In 1935, Bednářová attended the 5th International Astronomical Union (IAU) congress in Paris, France, where she was elected as a full member of the organisation. She was also a member of Società Astronomica Italiana (SAIt), Société astronomique de France (SAF) and the Royal Astronomical Society of the United Kingdom.

In September 1936, Bednářová was posted to the Astrophysical Observatory at Hurbanovo. At the outbreak of World War II, she returned from Hurbanovo to Prague. Working at the Astronomical Institute of the Czech Academy of Sciences in Ondřejov, she enabled the installation of a spectrohelioscope at the Ondřejov Observatory, based on the instructions of George Ellery Hale.

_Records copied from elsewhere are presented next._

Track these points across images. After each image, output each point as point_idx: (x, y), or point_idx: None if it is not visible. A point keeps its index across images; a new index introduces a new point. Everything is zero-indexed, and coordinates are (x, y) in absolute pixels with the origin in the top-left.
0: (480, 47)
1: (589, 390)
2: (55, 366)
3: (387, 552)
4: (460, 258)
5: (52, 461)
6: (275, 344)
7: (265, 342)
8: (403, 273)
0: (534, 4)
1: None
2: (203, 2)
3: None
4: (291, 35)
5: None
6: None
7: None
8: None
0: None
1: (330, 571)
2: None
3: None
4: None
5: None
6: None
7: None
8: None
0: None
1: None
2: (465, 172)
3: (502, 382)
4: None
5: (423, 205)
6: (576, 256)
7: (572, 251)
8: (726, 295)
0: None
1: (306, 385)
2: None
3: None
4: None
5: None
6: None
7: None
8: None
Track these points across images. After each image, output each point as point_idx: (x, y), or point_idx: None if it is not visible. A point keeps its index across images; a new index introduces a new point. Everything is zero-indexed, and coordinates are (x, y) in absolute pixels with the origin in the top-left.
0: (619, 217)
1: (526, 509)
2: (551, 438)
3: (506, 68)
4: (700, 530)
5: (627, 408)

In 1940, an order was issued dismissing all married women from the civil service, and, as she was married by this time, Bednářová was forced to abandon her scientific work and end her membership of international astronomical organisations. She was unable to work professionally again until 1952, when she joined the Nováková Geophysical Institute of the Czechoslovak Academy of Sciences. Here, Bednářová researched the effects of solar activity on the geomagnetic field, including the solar causes of geomagnetic storms. Her research enabled a new coronal model for predicting geomagnetic activity to be formulated.

== Death ==
Bednářová died on 23 August 1985 in Prague, Czechoslovakia, aged 81.